Peter Perry | |
Birth Date: | 1873 |
Death Date: | 1935 |
Nationality: | British |
Occupation: | Colonial employee |
J. Frederick "Peter" Perry (1873-1935) was a British colonial employee best known for his work as a member of Milner's Kindergarten in South Africa, immediately after the end of the Second Boer War.
An Oxford Graduate,[1] and employed by Colonial Secretary Joseph Chamberlain, Perry was placed on the staff of Lord Alfred Milner in 1900 as his personal secretary, in wake of the British victory in the Boer War. In July 1901, Perry became Assistant Imperial Secretary with responsibility over all native (indigenous) territories in South Africa, including the newly acquired areas of the Orange River Colony and Transvaal. To bring South Africa back on its feet in the wake of war, he negotiated with the Portuguese in Mozambique to acquire native (African) labour for the mines. In April 1903, he resigned to join private industry, becoming chairman of the Rand Native Labour Association, to head up recruitment and working conditions of African labour in the gold mines on the Rand (greater Johannesburg).[2] [3] After the Transvaal passed an ordinance permitting temporary foreign workers on February 10, 1904, Peter Perry travelled to China to advertise and recruit Chinese laborers, to be hired on three year contracts, to work in the South African gold mines.[4] To this, he was very successful.

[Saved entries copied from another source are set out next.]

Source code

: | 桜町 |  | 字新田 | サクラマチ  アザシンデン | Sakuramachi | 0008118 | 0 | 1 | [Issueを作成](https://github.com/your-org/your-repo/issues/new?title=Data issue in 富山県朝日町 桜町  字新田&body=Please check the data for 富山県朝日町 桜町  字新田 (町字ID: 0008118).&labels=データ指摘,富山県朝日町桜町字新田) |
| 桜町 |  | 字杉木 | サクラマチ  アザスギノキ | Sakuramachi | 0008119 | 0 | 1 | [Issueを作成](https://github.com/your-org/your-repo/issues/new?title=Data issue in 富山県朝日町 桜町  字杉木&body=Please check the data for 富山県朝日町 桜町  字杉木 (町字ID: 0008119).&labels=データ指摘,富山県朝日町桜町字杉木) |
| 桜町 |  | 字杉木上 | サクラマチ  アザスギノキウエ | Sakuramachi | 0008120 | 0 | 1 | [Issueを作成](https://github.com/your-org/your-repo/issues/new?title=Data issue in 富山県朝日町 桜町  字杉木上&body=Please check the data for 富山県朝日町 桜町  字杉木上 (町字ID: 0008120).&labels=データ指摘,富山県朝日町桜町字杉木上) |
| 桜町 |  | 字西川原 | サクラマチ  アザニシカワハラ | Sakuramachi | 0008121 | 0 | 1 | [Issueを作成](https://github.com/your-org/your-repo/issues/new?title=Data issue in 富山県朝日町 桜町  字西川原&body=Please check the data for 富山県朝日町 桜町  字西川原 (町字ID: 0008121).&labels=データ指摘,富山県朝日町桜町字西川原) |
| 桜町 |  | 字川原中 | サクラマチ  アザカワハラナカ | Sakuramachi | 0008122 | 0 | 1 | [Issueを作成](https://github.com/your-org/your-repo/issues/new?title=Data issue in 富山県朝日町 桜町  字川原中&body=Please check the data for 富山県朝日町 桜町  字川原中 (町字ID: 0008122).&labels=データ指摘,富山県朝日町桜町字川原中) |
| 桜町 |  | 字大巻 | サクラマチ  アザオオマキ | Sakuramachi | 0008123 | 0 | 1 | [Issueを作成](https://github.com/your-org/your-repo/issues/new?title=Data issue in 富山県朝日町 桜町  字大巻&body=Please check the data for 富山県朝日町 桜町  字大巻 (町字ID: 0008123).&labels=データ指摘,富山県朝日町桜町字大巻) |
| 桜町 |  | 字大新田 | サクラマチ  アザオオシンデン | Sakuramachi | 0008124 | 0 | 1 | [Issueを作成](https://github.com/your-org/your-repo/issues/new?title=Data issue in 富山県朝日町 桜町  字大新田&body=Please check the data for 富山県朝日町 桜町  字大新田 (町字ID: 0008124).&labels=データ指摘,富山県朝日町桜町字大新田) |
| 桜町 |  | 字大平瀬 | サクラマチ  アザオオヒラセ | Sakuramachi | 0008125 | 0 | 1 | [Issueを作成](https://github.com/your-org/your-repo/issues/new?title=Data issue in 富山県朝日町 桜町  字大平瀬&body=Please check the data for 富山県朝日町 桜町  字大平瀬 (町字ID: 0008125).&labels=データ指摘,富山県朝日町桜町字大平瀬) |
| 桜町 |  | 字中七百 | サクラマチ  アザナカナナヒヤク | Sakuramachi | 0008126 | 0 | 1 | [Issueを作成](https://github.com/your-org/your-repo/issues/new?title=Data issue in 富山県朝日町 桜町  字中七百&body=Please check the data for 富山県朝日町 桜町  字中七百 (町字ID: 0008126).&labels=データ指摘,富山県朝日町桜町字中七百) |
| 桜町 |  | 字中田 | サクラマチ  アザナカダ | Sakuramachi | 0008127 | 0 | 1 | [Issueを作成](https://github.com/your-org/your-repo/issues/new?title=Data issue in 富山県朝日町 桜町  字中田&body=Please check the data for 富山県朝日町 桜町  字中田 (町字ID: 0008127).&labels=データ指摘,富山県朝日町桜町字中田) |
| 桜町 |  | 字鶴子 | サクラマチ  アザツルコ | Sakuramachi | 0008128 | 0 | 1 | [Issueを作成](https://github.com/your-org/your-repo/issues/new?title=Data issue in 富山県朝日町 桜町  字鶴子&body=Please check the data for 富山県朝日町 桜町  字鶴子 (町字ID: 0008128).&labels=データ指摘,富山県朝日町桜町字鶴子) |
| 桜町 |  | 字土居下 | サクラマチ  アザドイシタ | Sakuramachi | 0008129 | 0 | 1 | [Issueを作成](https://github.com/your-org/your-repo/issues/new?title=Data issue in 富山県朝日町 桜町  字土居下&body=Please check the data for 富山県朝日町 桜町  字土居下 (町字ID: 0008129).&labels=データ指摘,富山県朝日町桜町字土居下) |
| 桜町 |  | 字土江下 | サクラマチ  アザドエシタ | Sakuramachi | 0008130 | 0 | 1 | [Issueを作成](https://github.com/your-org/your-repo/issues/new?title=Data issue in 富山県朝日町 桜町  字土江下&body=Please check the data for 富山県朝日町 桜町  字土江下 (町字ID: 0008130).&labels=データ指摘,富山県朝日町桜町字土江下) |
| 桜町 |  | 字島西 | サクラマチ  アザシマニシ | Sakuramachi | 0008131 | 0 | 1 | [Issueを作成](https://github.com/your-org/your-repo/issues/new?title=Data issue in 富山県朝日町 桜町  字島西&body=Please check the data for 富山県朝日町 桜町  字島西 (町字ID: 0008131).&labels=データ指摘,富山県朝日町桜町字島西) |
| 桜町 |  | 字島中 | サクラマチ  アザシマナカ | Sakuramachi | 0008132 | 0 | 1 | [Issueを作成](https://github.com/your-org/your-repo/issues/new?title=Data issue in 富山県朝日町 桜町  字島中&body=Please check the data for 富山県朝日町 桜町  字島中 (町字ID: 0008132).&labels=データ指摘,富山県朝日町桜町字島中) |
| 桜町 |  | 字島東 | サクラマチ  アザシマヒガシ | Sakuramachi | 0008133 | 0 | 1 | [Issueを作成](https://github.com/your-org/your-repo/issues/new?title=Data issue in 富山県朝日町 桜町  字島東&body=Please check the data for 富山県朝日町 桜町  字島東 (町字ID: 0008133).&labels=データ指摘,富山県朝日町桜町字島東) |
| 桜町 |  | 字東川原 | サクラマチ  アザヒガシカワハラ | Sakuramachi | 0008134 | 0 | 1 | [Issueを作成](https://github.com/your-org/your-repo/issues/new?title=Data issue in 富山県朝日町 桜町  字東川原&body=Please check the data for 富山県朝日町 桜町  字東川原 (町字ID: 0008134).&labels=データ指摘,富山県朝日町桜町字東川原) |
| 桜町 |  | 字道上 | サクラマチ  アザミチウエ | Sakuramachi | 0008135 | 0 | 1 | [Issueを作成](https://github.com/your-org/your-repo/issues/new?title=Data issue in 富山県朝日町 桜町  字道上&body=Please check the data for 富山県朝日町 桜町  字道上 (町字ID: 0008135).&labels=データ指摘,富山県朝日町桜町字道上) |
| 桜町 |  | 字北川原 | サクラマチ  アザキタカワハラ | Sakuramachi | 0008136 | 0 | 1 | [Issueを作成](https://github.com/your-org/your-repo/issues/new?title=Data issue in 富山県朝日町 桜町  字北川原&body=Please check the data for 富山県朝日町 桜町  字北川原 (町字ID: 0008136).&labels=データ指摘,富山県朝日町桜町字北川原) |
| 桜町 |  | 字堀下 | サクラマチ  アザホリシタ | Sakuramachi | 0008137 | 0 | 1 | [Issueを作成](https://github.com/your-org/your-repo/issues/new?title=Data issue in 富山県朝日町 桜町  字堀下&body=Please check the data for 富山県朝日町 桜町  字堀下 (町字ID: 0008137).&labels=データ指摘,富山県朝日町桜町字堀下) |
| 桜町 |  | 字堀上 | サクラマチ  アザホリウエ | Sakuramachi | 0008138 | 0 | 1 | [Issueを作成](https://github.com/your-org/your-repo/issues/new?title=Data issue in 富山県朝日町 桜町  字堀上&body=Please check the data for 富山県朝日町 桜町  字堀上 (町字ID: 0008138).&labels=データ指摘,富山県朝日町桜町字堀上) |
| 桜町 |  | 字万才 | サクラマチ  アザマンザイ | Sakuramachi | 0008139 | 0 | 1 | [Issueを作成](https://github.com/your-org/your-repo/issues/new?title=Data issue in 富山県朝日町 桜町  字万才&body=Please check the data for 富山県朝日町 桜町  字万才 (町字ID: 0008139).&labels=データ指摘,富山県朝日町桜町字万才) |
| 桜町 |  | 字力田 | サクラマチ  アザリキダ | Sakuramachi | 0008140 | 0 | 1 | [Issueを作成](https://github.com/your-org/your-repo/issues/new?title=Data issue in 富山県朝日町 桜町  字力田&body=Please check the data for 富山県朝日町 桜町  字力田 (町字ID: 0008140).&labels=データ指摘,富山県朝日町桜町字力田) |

The first 1,000 laborers arrived in the mines in June, growing to 40,000 a year later, and peaking at 50,000 in 1906. Although the workers were unskilled, it was from this help that South Africa's economy recovered quickly.[5] The last of the Chinese workers left South Africa in 1910.
In 1912 Peter Perry left South Africa for Canada, and along with fellow Kindergartener Robert Brand, took up an Investment Banking career at the London-based financial firm of Lazard Brothers,[6] where he stayed until retirement.